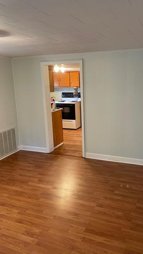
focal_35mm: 29
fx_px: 195
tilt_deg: -15.4
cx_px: 93
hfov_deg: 39.8
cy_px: 128
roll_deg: +1.1
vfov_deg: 66.0
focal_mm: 4.2
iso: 250
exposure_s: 1/60
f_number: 1.6
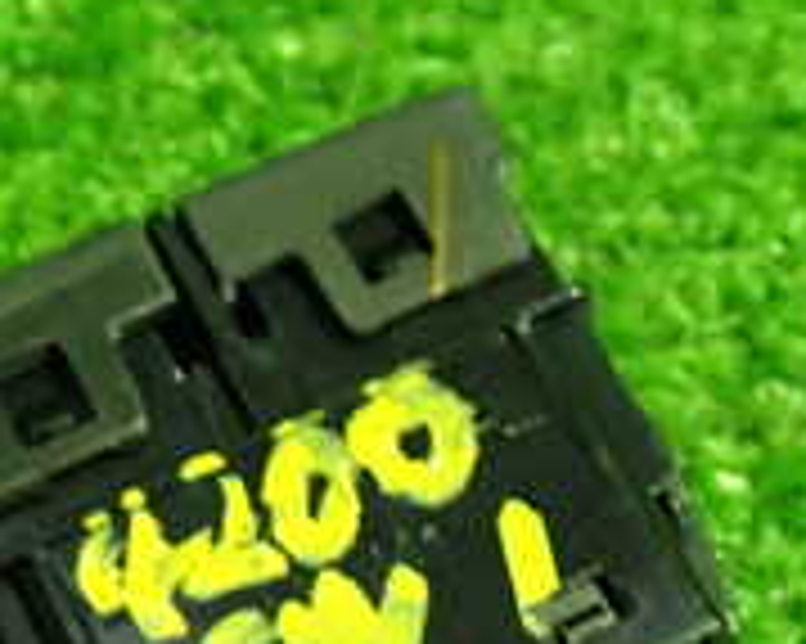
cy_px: 594
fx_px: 2813
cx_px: 338
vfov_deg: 12.9
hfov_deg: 16.3
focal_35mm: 118
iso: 500
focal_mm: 6.37
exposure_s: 1/40
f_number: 2.5
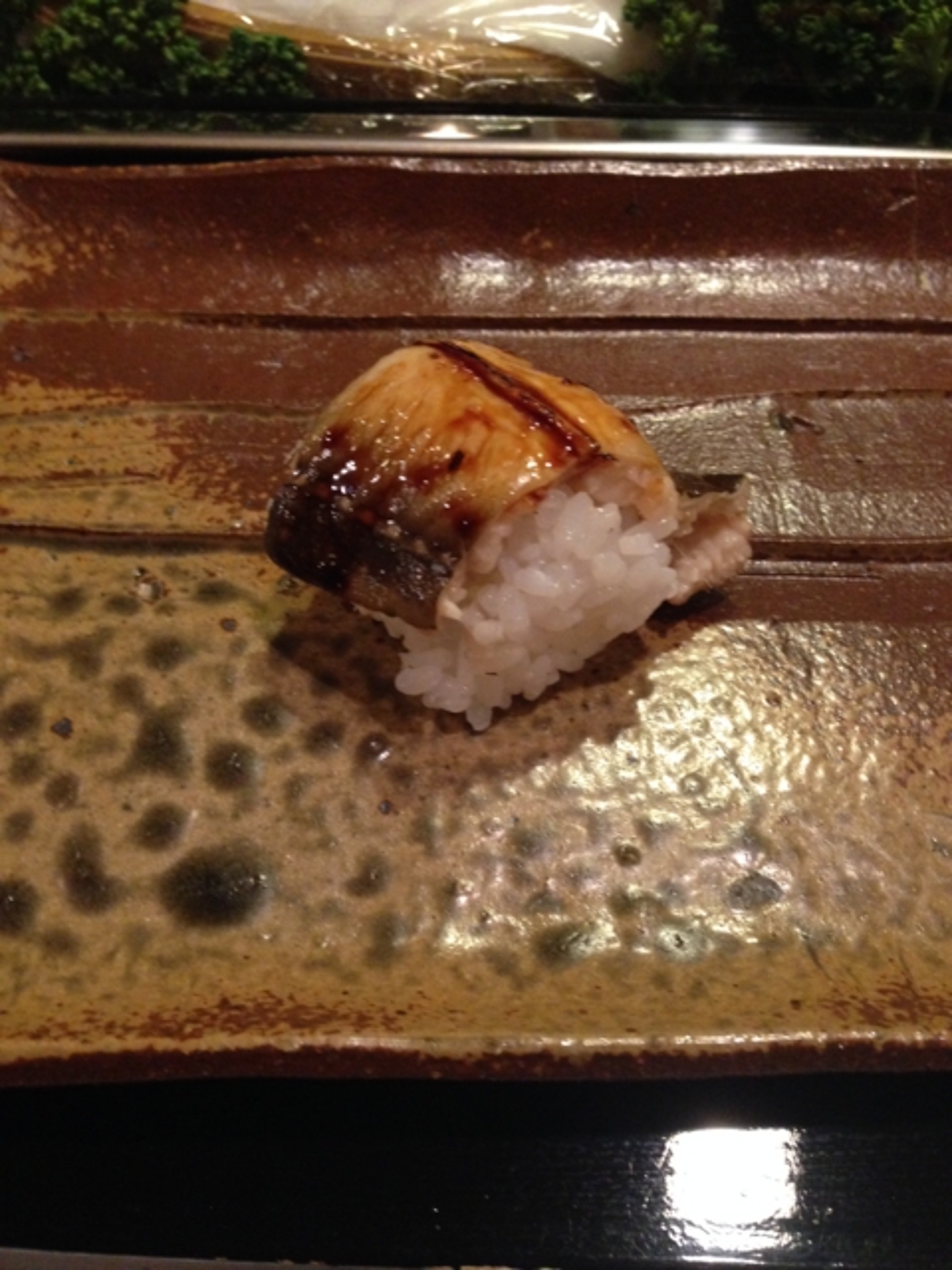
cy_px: 635
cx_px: 476
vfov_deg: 55.4
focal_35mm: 33
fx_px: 1210
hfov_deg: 42.9
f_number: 2.4
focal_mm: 4.12
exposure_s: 1/20
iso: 400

EXERCISE INSTRUCTIONS: Set the records down again exactly, and omit any picture in them.

OUTPUT BELOW:
focal_35mm: 29
fx_px: 195
tilt_deg: -15.4
cx_px: 93
hfov_deg: 39.8
cy_px: 128
roll_deg: +1.1
vfov_deg: 66.0
focal_mm: 4.2
iso: 250
exposure_s: 1/60
f_number: 1.6
cy_px: 594
fx_px: 2813
cx_px: 338
vfov_deg: 12.9
hfov_deg: 16.3
focal_35mm: 118
iso: 500
focal_mm: 6.37
exposure_s: 1/40
f_number: 2.5
cy_px: 635
cx_px: 476
vfov_deg: 55.4
focal_35mm: 33
fx_px: 1210
hfov_deg: 42.9
f_number: 2.4
focal_mm: 4.12
exposure_s: 1/20
iso: 400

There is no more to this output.